The director of the Service of Attention to People Attacked by Animals, Alejandro Guzmán, said that the average monthly number of people seeking assistance ranges between 600 and 700 per month and that most come from Greater Santo Domingo and nearby towns.

The service was installed after the closure and decentralization of the National Anti-Rabies Center that operated on Duarte Avenue.

The former director of the SNS, Nelson Rodríguez Monegro, once reported that in the country there are about 20 thousand animal aggressions per year, which explains the high incidence of the animal rabies virus.

Precariousness

The weakness in the surveillance of rabies disease begins in their facilities, as the location assigned to the anti-rabies center lacks space, has only two offices, they also lack personnel, vehicles, technical equipment, such as computers and printers, necessary for the work it does.

The Minister of Public Health, Rafael Sánchez Cárdenas, reported that they reinforced the health centers and the Provincial Health Directorate (DPS), in the province of Pedernales, to contain the outbreak of both canine and human rabies.

Meanwhile, the president of the Infectious Disease Society, Carmen Sarah Mota, asks how many more cases of rabies need to appear in Pedernales before the Ministry of Public Health and the Government take the necessary measures and intervene in the area?

Mota explains further that without an adequate control measure, attempting to detect suspicious cases cannot effectively prevent a disease that has a prognosis that is practically 100% fatal.

“Although there is the Milwaukee protocol, which using sedation and other medications, a patient has not yet been able to survive the first case of rabies caused by dogs, and the cases in Pedernales were precisely canine rabies. Canine rabies is a condition that is easier to prevent than to treat because the treatment does not guarantee survival and canine rabies is still considered the most deadly,” says the infectious disease specialist.

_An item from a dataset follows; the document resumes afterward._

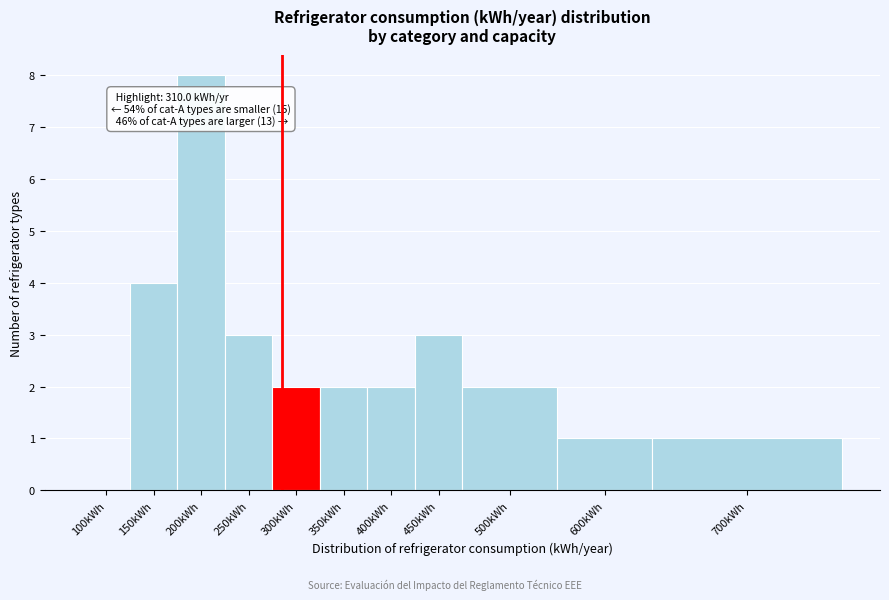

Reading right to left, transcribe all the data shown in this chart.

700kWh=1	600kWh=1	500kWh=2	450kWh=3	400kWh=2	350kWh=2	300kWh=2	250kWh=3	200kWh=8	150kWh=4	100kWh=0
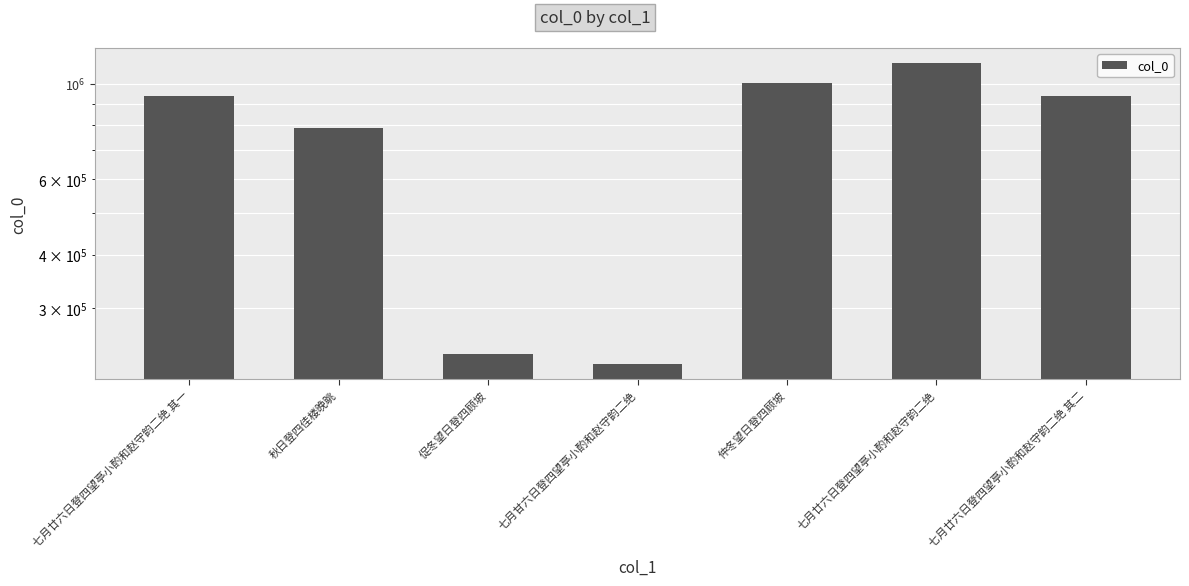

What position from the left is 促冬望日登四顾坡?

3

In 2008 in the country the work began for a country free of canine and human rabies, with campaigns of vaccination to dogs and cats and urging people who have pets to comply with the provisions of Article 77 of the General Law of Health that makes the treatment of their animals compulsory against rabies.

Preventing proliferation through public awareness

Know what you should do when you are attacked by a dog, ferret or bat, seek immediate assistance from a health center whenever bitten by an animal.
Wash the wound or scratch with plenty of soap and water.
Vaccinate against human rabies.
Monitor the aggressor animal and keep it isolated from other animals, at least during the first 10 days of signs of aggression.
Immediately inform the health authorities about any change in behavior or the state of health, death or disappearance of the animal.
Ensure that patients assaulted by animals and subjected to anti-rabies treatment complete their course of meds.